A oferta de boiadas baixa e o mercado em alta

Daqui para a frente, a expectativa é de que a baixa oferta, característica da entressafra, continue ditando o rumo do mercado, ainda mais agora que estamos próximos do início de mês, quando sazonalmente há uma melhora do consumo.

A redução da oferta de boiadas trouxe firmeza para o mercado do boi gordo. Esse foi o cenário em julho.

Só em São Paulo, por exemplo, a alta foi de 2,9% em julho (até o dia 27), inclusive no mercado futuro B3. Sendo o principal centro consumidor de carne bovina do país e preço de referência no mercado do boi gordo, podemos afirmar que a média pode se refletir em todo o Brasil Central.

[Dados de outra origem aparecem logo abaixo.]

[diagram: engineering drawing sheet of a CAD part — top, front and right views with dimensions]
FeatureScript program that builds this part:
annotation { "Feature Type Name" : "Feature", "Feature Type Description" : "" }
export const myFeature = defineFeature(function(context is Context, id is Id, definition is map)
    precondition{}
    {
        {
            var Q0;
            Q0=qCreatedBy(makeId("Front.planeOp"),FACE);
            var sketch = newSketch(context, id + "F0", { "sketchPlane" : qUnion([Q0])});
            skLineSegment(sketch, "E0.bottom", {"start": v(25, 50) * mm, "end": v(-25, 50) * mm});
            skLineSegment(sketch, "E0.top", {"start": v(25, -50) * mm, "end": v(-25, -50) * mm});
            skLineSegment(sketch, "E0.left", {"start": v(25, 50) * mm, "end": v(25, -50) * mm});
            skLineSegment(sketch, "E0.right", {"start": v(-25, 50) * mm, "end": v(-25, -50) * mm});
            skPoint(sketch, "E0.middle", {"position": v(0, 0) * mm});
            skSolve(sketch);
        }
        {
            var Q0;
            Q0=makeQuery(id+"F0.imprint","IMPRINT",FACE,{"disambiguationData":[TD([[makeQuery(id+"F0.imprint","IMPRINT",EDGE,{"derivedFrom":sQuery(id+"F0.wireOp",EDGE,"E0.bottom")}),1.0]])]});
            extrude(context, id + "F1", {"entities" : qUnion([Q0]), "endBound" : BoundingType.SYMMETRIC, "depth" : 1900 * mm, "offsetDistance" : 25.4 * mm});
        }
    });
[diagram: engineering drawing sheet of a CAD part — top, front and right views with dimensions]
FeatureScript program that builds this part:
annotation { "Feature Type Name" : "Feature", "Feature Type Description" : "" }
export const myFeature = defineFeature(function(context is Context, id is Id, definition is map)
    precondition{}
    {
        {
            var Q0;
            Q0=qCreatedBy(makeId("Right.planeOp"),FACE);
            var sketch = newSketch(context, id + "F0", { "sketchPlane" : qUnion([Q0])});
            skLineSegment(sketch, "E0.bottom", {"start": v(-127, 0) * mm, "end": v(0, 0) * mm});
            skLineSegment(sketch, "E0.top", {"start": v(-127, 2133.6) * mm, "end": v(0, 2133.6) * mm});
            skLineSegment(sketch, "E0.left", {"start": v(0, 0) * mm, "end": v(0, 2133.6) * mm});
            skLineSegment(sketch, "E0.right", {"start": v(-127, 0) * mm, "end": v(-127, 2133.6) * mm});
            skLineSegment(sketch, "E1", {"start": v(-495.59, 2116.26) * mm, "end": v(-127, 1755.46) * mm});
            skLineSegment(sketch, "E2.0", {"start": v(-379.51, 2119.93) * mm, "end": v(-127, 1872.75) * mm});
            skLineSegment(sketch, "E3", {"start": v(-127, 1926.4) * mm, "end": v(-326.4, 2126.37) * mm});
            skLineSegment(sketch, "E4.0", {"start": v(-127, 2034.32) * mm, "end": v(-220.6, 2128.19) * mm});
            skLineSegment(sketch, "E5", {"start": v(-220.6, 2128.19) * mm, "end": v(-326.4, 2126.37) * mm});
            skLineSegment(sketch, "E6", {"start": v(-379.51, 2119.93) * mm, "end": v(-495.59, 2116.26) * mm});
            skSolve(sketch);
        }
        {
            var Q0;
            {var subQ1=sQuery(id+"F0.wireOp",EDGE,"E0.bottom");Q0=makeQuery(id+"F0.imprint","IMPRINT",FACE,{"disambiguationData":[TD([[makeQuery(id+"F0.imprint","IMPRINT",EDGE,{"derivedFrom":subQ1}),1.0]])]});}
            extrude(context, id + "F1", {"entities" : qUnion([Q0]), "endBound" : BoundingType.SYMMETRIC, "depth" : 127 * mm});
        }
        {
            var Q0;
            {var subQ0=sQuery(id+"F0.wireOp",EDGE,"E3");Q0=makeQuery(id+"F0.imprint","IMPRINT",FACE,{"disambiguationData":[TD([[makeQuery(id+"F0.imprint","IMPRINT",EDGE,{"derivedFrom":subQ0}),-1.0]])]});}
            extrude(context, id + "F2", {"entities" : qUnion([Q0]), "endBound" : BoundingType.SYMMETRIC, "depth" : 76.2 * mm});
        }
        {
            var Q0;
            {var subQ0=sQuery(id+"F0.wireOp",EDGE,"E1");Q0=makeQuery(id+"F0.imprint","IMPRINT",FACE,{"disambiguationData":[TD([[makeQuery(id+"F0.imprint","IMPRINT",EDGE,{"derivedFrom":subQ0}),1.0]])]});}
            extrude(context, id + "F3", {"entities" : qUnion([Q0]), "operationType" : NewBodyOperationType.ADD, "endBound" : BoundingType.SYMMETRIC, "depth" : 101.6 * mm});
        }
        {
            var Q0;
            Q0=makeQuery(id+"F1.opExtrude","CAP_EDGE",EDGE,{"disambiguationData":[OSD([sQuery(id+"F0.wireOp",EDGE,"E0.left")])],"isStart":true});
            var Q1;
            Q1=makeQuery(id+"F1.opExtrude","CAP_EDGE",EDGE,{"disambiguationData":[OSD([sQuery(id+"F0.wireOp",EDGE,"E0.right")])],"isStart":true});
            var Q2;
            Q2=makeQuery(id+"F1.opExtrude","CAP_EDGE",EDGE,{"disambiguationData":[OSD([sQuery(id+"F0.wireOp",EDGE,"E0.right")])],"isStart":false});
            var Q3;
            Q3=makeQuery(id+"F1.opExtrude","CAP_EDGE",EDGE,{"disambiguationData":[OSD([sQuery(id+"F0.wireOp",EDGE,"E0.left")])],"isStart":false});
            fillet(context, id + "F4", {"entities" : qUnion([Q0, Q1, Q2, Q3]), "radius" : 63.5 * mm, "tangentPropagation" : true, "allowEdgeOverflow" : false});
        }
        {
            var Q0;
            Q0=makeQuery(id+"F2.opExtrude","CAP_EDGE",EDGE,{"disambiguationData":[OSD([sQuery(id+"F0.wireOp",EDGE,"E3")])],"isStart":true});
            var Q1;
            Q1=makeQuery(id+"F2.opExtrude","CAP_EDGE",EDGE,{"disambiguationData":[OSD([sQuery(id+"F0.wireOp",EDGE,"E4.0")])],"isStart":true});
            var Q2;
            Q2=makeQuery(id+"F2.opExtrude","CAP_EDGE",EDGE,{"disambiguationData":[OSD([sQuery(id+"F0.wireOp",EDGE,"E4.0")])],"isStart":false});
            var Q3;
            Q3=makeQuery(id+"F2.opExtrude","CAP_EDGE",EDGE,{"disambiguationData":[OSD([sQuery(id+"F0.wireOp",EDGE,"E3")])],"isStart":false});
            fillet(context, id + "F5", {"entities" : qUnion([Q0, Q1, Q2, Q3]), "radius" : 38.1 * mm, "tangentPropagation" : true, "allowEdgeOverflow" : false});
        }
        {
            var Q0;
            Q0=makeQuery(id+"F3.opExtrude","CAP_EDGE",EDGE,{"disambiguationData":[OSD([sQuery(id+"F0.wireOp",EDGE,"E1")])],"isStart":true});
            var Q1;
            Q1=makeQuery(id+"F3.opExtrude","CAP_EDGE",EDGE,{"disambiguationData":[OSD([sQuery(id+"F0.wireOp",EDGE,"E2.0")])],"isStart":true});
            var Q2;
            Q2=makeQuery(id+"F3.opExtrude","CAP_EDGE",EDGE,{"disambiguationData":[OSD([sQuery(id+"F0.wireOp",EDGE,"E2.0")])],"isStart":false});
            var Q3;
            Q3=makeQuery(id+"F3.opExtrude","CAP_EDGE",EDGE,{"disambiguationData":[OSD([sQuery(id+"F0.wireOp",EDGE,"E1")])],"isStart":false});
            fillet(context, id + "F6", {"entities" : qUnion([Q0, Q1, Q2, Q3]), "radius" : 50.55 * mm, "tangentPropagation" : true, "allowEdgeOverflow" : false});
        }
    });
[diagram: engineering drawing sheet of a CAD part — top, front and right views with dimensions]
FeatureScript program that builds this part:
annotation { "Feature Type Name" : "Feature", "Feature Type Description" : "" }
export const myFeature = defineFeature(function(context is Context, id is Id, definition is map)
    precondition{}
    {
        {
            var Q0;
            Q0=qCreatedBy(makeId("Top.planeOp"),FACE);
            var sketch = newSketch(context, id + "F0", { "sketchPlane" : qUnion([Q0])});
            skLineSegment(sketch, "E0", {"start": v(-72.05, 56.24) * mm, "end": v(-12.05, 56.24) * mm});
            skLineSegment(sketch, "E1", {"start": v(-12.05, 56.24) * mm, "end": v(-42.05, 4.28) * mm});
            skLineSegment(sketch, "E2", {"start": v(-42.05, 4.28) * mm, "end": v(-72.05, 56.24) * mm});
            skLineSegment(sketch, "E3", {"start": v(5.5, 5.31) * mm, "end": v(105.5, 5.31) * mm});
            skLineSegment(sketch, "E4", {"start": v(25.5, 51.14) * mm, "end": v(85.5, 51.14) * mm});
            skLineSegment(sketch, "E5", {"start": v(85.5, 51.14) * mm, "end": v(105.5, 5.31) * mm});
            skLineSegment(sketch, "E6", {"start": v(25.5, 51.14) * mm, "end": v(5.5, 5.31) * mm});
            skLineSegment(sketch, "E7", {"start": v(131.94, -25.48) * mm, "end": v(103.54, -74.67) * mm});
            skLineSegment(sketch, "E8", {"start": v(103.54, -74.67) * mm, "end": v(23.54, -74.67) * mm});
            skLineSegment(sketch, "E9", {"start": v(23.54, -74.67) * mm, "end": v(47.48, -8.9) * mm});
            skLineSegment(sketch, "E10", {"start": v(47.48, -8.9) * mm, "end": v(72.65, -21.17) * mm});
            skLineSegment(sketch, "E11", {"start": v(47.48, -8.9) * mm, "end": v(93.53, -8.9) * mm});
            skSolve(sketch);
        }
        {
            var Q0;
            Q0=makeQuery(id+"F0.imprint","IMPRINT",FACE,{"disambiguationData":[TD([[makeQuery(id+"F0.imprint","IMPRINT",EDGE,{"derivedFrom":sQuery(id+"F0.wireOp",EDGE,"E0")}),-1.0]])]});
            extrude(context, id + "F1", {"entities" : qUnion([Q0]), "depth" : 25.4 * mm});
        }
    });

O movimento de alta somente não foi mais intenso porque a demanda não evoluiu como o esperado e, com a dificuldade em escoar a produção, os compradores desaceleraram, reduziram o volume de abate e/ou abateram menos dias para adequar a oferta à demanda.

Figura 1
Cotação da arroba do boi gordo em São Paulo (eixo da esquerda), R$/@, à vista, livre de Funrural, e do boi casado de bovinos castrados (eixo da direita), em R$/kg, ao longo de julho.

Com a demanda patinando e a oferta reduzida de boiadas, a margem de comercialização dos frigoríficos encolheram. Entretanto, apesar da queda da margem, no fim de julho (27) ainda estava em 22,6%, cerca de um ponto percentual acima da média histórica.

O que esperar do mercado do boi gordo em agosto?

A expectativa é de que a oferta contida, característica da entressafra, seja a balizadora, ditando o rumo do mercado. Porém, o Dia dos Pais pode colaborar com o escoamento da carne bovina, puxando ainda mais os preços para cima.

Normalmente, agosto tem sido um mês de valorização no mercado atacadista de carne bovina com osso, foi assim em 2015 e 2016, por exemplo.

Figura 2
Variação da cotação do boi casado de bovinos castrados ao longo de agosto.

Para agosto, mesmo com a recuperação modesta da economia (no início do ano projetava-se um crescimento econômico mais intenso do que o que tem ocorrido), a expectativa é de que o mercado continue ganhando força.

Entretanto, apesar de na média dos últimos seis anos o preço do boi casado ter tido alta de 6,8%, vale lembrar que a Intenção de Consumo das Famílias (ICF), calculada pela Confederação Nacional do Comércio de Bens, Serviços e Turismo (CNC), caiu 1,8% de junho para julho. Já o consumo no varejo, medido pelo IBGE, teve queda de 0,6% em maio (dado mais recente).

Ou seja, ainda que o prognóstico seja de um mercado firme, com preços maiores para a arroba do boi gordo, o indicado (sempre) é que o produtor garanta margem.

Outro fator que também pode colaborar com o aumento da demanda é a possível reabertura da Rússia, porém, vale lembrar que cerca de 80% da carne bovina é consumida internamente e, portanto, mesmo que haja, de fato, a reabertura, ela não deve impactar muito o mercado.